▶ _ENUNCIADO_
Por favor, reproduza sem alterações as linhas que vão da linha com "Wisdom Library" até a linha com "2026 Wisdom Hunters", incluindo ambas, e nenhuma outra.

╭─ DADOS DE ENTRADA

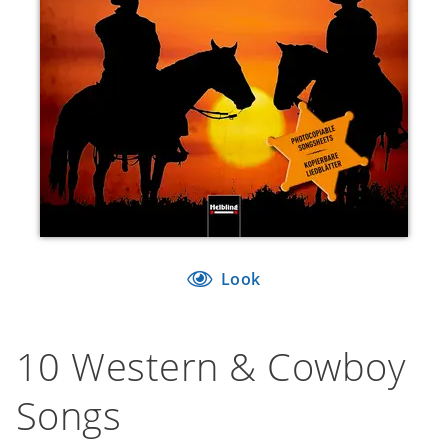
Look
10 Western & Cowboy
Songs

╰─
╭─ DADOS DE ENTRADA

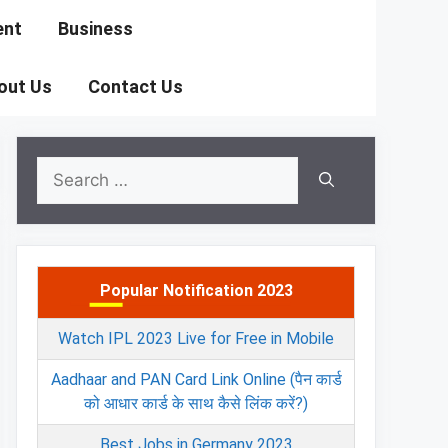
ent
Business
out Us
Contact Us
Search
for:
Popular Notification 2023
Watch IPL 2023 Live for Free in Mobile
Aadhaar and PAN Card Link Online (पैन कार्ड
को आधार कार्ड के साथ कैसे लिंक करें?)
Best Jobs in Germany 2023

╰─
╭─ DADOS DE ENTRADA

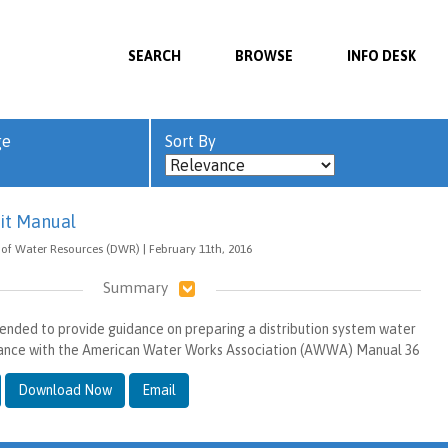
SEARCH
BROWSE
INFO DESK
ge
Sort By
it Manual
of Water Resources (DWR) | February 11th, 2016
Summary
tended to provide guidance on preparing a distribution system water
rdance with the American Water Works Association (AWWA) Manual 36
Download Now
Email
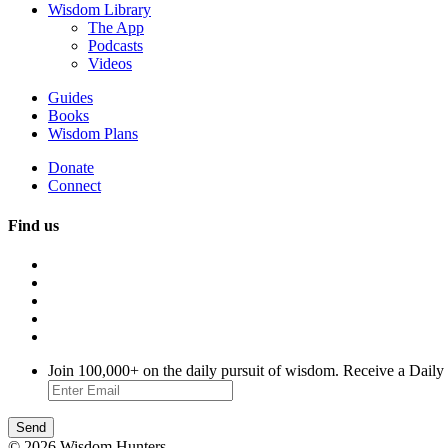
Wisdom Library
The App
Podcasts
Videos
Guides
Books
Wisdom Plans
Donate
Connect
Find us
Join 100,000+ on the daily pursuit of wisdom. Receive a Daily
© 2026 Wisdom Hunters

╰─

▶ _RESPOSTA_
Wisdom Library
The App
Podcasts
Videos
Guides
Books
Wisdom Plans
Donate
Connect
Find us
Join 100,000+ on the daily pursuit of wisdom. Receive a Daily
© 2026 Wisdom Hunters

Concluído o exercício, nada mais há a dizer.